START Extracted data

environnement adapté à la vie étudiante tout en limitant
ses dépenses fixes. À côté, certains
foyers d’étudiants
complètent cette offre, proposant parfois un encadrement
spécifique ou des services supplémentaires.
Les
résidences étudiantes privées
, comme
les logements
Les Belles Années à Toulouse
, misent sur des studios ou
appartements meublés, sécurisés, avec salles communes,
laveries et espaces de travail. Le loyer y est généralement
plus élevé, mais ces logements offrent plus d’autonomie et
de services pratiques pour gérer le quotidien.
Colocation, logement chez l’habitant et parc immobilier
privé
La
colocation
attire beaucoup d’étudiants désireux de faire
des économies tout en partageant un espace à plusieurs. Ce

END Extracted data
START Extracted data

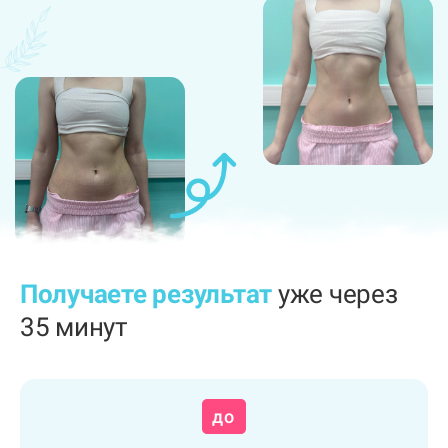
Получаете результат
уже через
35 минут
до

END Extracted data
START Extracted data

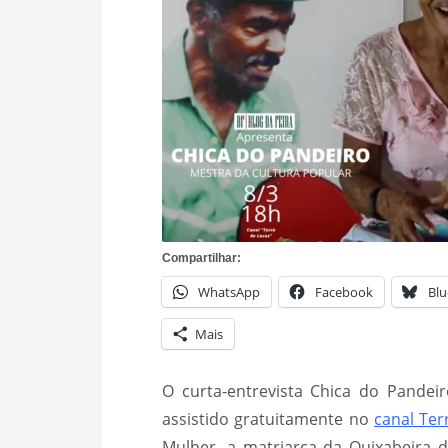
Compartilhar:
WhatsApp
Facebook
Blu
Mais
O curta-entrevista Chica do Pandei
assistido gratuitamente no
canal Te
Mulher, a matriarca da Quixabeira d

END Extracted data

> **Work required**
Copy the listing lines starting at the line that contains "environnement adapté à" and ending at the line that contains "des économies tout", changing "logements" to "hébergements" and keeping everything else the same.

> **Solved exercise**
environnement adapté à la vie étudiante tout en limitant
ses dépenses fixes. À côté, certains
foyers d’étudiants
complètent cette offre, proposant parfois un encadrement
spécifique ou des services supplémentaires.
Les
résidences étudiantes privées
, comme
les hébergements
Les Belles Années à Toulouse
, misent sur des studios ou
appartements meublés, sécurisés, avec salles communes,
laveries et espaces de travail. Le loyer y est généralement
plus élevé, mais ces hébergements offrent plus d’autonomie et
de services pratiques pour gérer le quotidien.
Colocation, logement chez l’habitant et parc immobilier
privé
La
colocation
attire beaucoup d’étudiants désireux de faire
des économies tout en partageant un espace à plusieurs. Ce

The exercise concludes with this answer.